====== Given text ======

Zürcher Kammerorchester & Willi Zimmermann


Biography Zürcher Kammerorchester & Willi Zimmermann

Zürcher Kammerorchester & Willi Zimmermann

Zürcher Kammerorchester
During the 1940s, music student Edmond de Stoutz began meeting regularly with a circle of friends so that they could make music together. The pleasure of pursuing their creative ideals in this informal framework, and their shared passion for the chamber-music idiom, awakened the desire to establish a chamber orchestra. The first public concert was in Zurich in 1945.

Seventy-five years later, the Zurich Chamber Orchestra is one of the leading ensembles of its kind. For over 50 years, Edmond de Stoutz was the driving force of the orchestra community. An indefatigable idealist and charismatic personality, he inspired musicians and audience alike and created a broad supporting network around the orchestra. The post-de Stoutz era was shaped by conductors Howard Griffiths, Muhai Tang and Sir Roger Norrington, who progressively established the distinctive sound and the musical orientation of the ZKO. Since 2016, with Daniel Hope as Music Director, the orchestra has for the first time dispensed for the most part with the services of a conductor, following the dynamic principle of «Play & Conduct», where the soloist directs the orchestra from his instrument.

======

- [Problems and tasks]
• A. Answer these questions from the Zurich Chamber Orchestra biography:
(i) In what year and city did the orchestra give its first public concert?
(ii) Which three conductors shaped the post-de Stoutz era?
(iii) Since what year has Daniel Hope been Music Director?
• B. Resume the Zurich Chamber Orchestra biography, continuing after its last sentence.

====== Given information ======

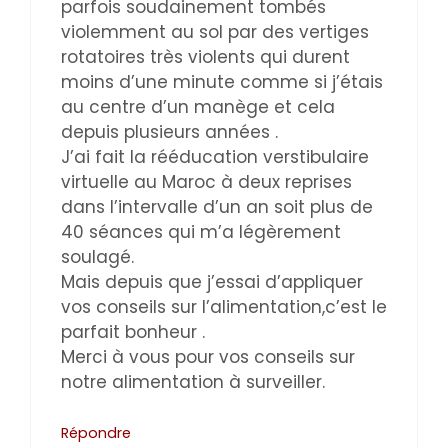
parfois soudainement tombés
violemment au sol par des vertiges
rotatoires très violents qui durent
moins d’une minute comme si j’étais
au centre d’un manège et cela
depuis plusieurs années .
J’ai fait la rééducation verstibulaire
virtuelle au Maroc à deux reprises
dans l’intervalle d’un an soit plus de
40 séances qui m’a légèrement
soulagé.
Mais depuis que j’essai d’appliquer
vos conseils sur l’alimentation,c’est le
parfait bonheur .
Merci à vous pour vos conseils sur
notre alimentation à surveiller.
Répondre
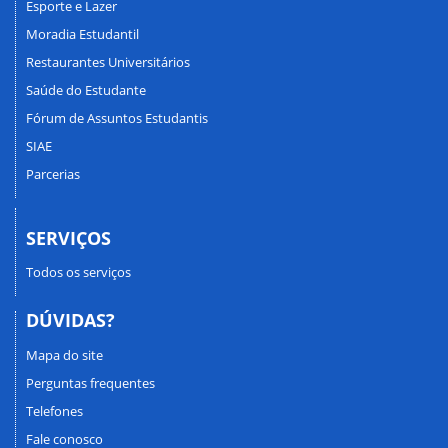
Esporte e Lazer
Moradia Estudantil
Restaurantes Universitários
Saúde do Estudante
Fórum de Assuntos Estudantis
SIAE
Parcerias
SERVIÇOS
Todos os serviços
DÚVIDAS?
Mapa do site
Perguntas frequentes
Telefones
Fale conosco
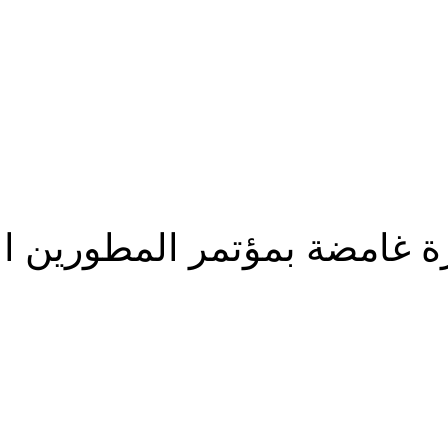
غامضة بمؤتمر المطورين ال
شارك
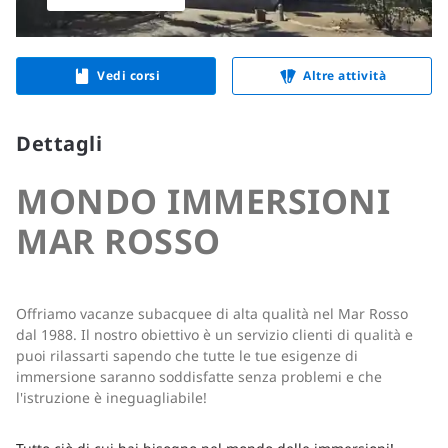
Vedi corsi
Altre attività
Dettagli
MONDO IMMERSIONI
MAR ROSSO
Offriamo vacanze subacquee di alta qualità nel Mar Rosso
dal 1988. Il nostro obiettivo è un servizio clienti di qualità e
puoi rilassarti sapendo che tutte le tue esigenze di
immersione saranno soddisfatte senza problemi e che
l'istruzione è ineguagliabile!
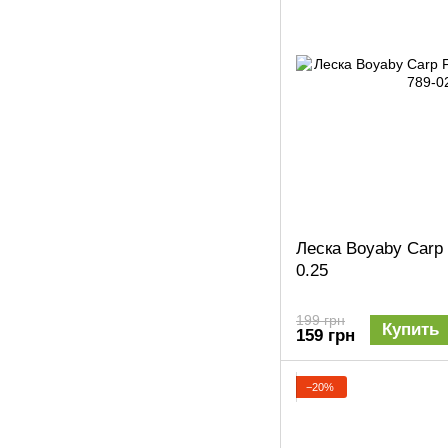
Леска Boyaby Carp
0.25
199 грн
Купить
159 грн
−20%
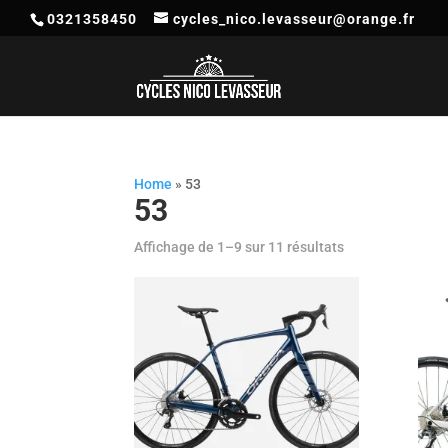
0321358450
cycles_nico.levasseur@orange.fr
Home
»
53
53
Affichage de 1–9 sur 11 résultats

======

- [Expected responses]
• A.
(i) 1945, in Zurich.
(ii) Howard Griffiths, Muhai Tang and Sir Roger Norrington.
(iii) 2016.

• B.
The ZKO is an orchestra with a strong element of travel in its DNA. Just a few years after it was founded, the ZKO was giving regular concerts outside Switzerland. Invitations to international festivals like the Schleswig-Holstein Music Festival, the Mecklenburg-Vorpommern Festival, the Rheingau Music Festival, the Gstaad Menuhin Festival and Odessa Classics, guest performances in major music centres, concert tours of European countries, America, Asia and South Africa and a string of CD releases hailed by the specialist press amply document the global reputation of the Zurich Chamber Orchestra.

From its earliest days, the ZKO has cultivated a wide-ranging repertoire, from the Baroque through the Classical and Romantic eras up to the present day. A notable feature is the way the ensemble works with musicians from other fields like jazz, folk music and popular entertainment. The Zurich Chamber Orchestra sees its family concerts, outreach to children and young people, and promotion of young instrumentalists as no less important than their continuing collaboration with world-famous soloists.